In another case, a person who was not as famous as Prince but had a successful business and significant online presence passed away. When I recently checked her website, it no longer existed. The domain name is still registered to her, but the site is gone. Although not as valuable as Prince’s catalog, her intellectual property (e.g., websites, books, audio and video programs, etc.) has value. Maybe it has been sold to someone who is deciding what to do with it. Or maybe the executor of her estate is trying to figure out what to do. In any case, an established website disappeared and that damages the value of the estate.
What will happen to your business when you die? I know you don’t want to think about this, but we all will die. We hope it will be a long time from now, but it will happen. Who will get control of your business? Will they know what to do? Will they be able to keep the business going, or will they run it into the ground?
Here are some things you should do to make sure that all of your hard work builds a legacy for your heirs and it is not all lost when you pass away.
HAVE A WILL! Every adult needs to have a will. Without one, you do not know what is going to happen to any of your property. Or to your minor children, if you have any. Your will can pass all of your property to one person, split it among several in shares, or make specific bequests.
Even before you die you may be unable to run your business. You may suffer an accident or illness that makes you unable to manage your affairs, temporarily or permanently. Make provisions for someone to step in and take care of things until you are able to resume your duties.
Make a business notebook. It can be a paper notebook or file, or an electronic document. Just make sure that whoever needs it will be able to access it. Include information about your bank accounts, online accounts and access information (URLs, log ins and passwords), where important documents are stored, etc.
My friend, Barb Asselin, has created a template for her publishing business that tells her family everything they would need to know to keep her business going if she were unable to do do. It is specific to her publishing business, but it is a great start for anyone who has a business, especially an online business. You can download a free copy of her template here.
If you have bills (e.g., webhosting, subscriptions, utilities, etc.) that are paid automatically, those payments will stop when the account used to pay them is frozen or closed. Make sure the person managing your estate knows to pay those bills so domain names and other assets are not lost due to non-payment.
Do you have friends and colleagues who could help? Chances are, your family members do not know as much as you do about running a business. Perhaps you have some friends with similar businesses who would be willing to step in and help out.
Talk to the person or persons who will be responsible for your estate. Tell them what they will need to know about managing your business. The fact that you are leaving this responsibility to them should not come as a surprise.
Listen to that person, too. Do they want to manage your business? They may not have the interest or the aptitude to run your business effectively. Maybe you need to think about how they could sell it or just wind things down and close it up.

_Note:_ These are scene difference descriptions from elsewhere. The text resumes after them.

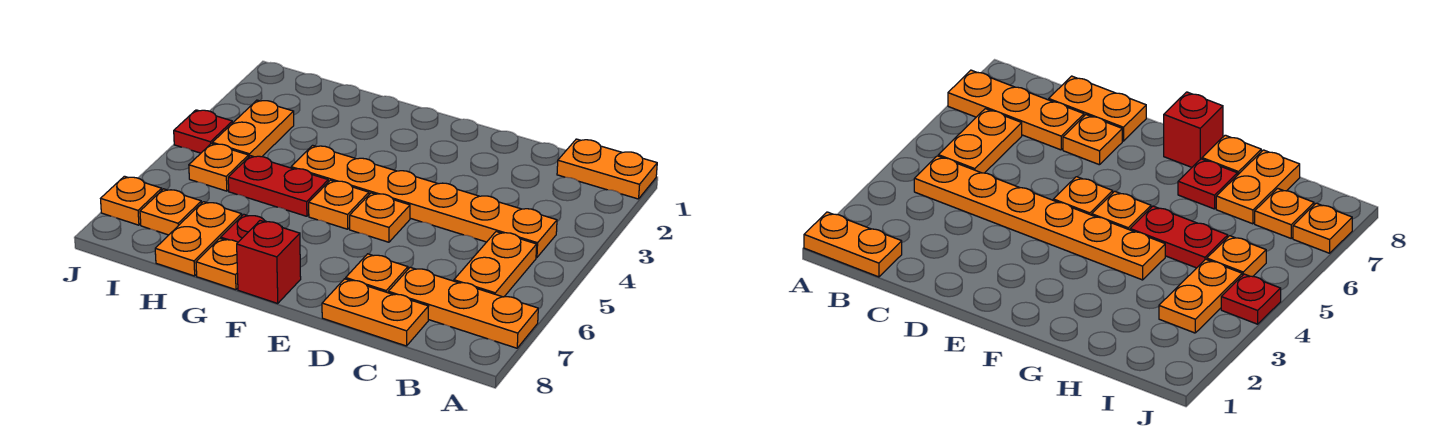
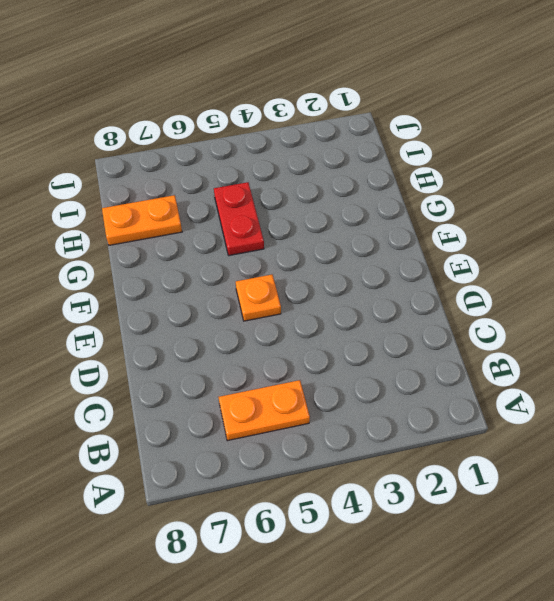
none -> orange plate A1:B1 level 1
none -> orange plate A7:C7 level 1
none -> orange plate B4:G4 level 1

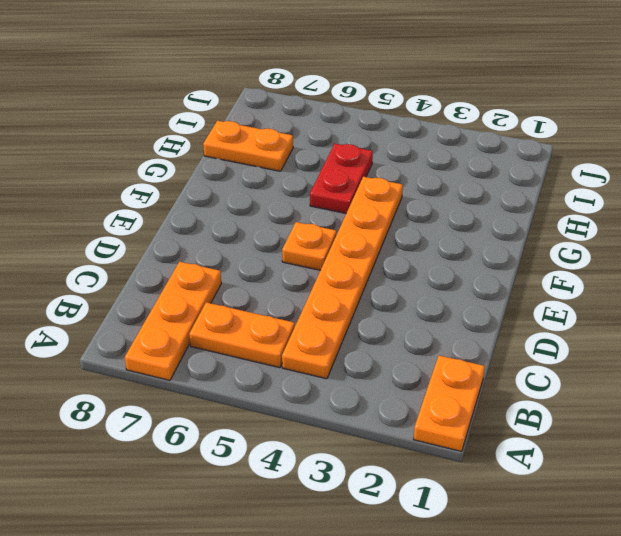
none -> orange plate C8:D8 level 1
none -> orange plate D7 level 1
none -> orange plate F5 level 1

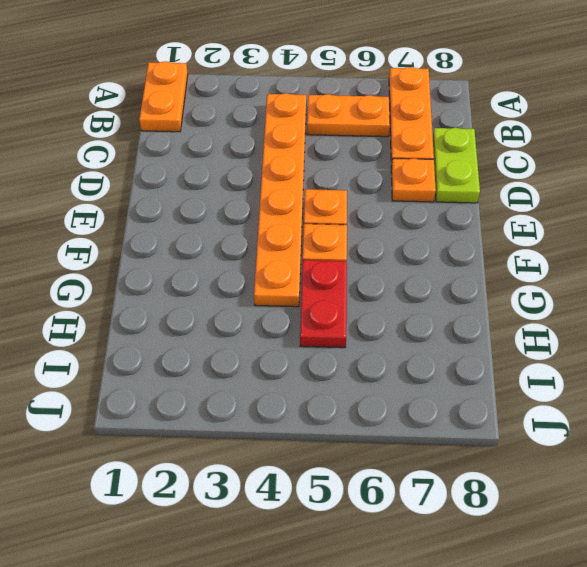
lime plate C8:D8 level 1 -> orange plate C8:D8 level 1
none -> red brick F8 level 1
none -> red plate G7 level 1
none -> orange plate G8 level 1

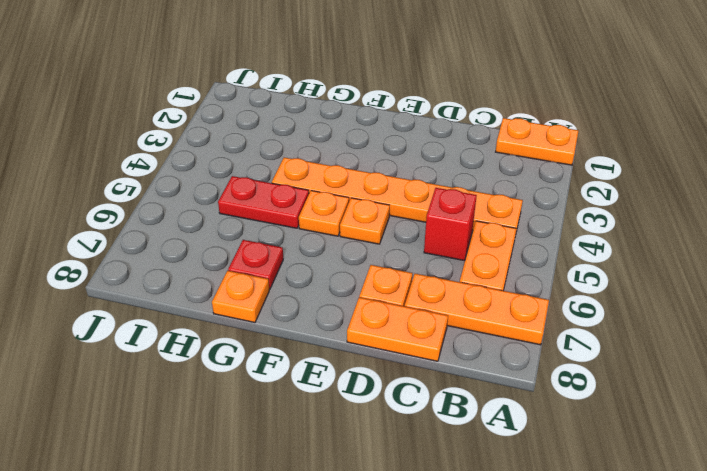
red brick C5 level 1 -> red brick F8 level 1
none -> orange plate H7:H8 level 1
none -> orange plate I3:I4 level 1
none -> orange plate I5 level 1

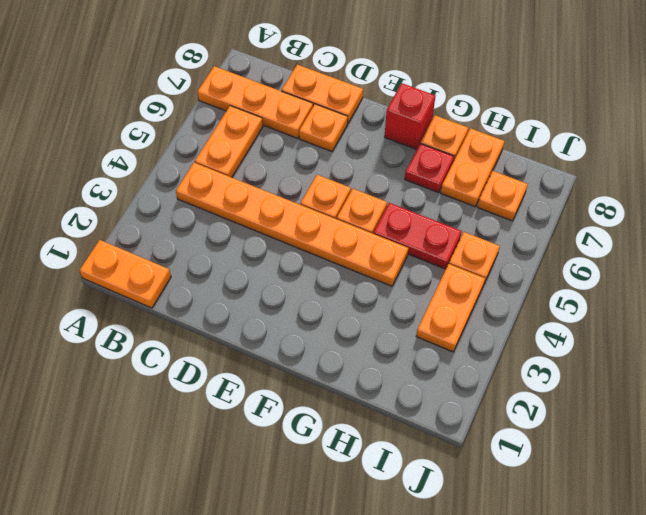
none -> red plate J4 level 1
none -> orange plate J7 level 1

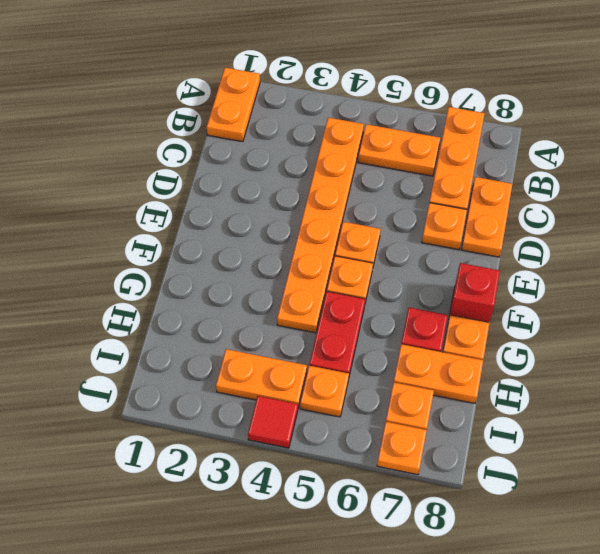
red tile J4 level 1 -> red plate J4 level 1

Depending on the size and complexity of your business and your overall estate, you may need to get assistance from estate planning professionals to make all of this work. (Keep in mind that some professionals will insist on solutions that make more money for them. Find someone you can trust, and get more than one opinion.) Anyone, though, can do the basics of writing down where everything is and what needs to be done to keep everything going.
This is not a subject most of us like to think about. However, it is important to plan if you want to preserve the business you have built for the benefit of your heirs and your customers.